相続によって取得した土地は、被相続人の取得日を引き継ぎます。つまり税法上はこの土地を相続の日に取得したものとはされません。また取得価格も引き継ぎます。(限定承認した相続については、相続時にその時の時価で取得したことになります。) このため相続時に取得した土地が表面的には同じ価値のA土地とB土地であっても、その後売却した場合の所得税が異なる場合があります。たとえばA土地は被相続人が昔から持っていた土地であるが、B土地はバブル期に高値で購入した土地の場合、それぞれを売却すればA土地の場合は所得税が生じます。反対にB土地の場合は譲渡損が生じ、給与所得等がある場合は還付が受けれるということもあります。
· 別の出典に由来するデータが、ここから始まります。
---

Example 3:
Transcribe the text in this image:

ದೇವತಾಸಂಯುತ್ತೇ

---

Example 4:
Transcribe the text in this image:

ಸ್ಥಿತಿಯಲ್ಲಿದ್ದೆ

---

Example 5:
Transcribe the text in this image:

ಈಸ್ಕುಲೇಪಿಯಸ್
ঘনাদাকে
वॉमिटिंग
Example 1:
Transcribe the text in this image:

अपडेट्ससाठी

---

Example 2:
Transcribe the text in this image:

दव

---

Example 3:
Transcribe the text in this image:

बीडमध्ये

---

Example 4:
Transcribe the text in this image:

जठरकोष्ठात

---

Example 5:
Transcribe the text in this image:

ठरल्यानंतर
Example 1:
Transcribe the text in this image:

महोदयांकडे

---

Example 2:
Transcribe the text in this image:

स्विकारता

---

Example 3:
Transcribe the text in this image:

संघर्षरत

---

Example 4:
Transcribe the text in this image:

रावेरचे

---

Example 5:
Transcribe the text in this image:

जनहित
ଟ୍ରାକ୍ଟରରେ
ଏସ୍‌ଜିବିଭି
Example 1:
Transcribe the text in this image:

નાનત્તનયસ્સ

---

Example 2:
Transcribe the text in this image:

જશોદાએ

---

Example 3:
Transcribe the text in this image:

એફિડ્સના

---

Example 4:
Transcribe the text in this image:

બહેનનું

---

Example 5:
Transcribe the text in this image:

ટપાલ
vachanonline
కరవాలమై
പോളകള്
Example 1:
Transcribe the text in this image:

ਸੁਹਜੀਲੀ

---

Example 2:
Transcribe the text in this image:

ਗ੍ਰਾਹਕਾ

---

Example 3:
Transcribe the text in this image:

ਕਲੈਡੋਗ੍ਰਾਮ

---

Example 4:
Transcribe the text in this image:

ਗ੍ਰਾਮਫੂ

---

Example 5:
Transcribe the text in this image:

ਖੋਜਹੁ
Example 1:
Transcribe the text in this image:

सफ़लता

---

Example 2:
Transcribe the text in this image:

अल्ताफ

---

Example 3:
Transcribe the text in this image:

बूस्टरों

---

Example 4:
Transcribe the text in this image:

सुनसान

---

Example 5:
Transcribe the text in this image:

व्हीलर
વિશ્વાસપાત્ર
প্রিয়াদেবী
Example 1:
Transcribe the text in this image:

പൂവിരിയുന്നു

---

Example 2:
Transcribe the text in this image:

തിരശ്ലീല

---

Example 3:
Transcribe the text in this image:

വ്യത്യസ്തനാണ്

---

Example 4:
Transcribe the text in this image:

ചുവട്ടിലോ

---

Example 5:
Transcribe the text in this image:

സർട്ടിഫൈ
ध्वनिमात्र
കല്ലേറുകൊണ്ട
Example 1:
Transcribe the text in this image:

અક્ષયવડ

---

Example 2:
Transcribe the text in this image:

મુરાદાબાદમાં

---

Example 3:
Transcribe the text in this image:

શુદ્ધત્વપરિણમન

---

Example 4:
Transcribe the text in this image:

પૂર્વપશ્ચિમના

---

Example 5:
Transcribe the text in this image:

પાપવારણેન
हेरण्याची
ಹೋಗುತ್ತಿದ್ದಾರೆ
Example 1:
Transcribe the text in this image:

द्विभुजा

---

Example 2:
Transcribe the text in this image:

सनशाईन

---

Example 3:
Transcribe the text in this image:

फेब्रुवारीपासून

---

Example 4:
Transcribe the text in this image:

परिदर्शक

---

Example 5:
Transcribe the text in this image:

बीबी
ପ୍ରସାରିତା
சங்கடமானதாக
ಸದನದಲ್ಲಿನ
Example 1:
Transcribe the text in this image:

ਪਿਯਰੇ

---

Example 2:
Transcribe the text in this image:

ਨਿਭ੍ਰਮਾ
相続ではこのような
ことも考慮して財産分割を考えればいいでしょう。1月1日現在で5年を超えて所有している土地なら長期となり、5年以下なら短期となり、譲渡所得税の税率が長期と短期でまったく異なります。例えば譲渡所得6千万以下なら長期は所得税住民税合わせて26%であり、6千万円超であれば32.5%ですが、短期なら52%(所得によってはそれ以上になる場合がある)にもなります。
ほとんど懲罰的とも言える短期に対する高税率ですが、近年の土地価格の下落を考えれば短期で大きく利益を上げる人がいるのでしょうか。
しかし次のような時には短期の税率となります。
あなたが投資のために中古マンションを3千万円で購入した後、セカンドハウスとして利用し、値上がりも見込めないので3年後に同額の3千万円で売却したとしましょう。一見売却益はない様に見えますが、建物は減価償却費相当額を取得費から減額しますので、売却益が計算されます。
短期に重課をかけるのは土地の異常な値上がりを意識したもので、土地価格がおだやかに推移して行き、上昇する時も下落する時もあることを前提にすれば、5年で区切って5年前と5年彼の税率を大きく変えることの合理性はありません。かえって不動産流通を阻害しているのではないでしょうか。
税制改正が望まれます。なお法人の土地譲渡益に対する追加課税制度は適用されなくなりました。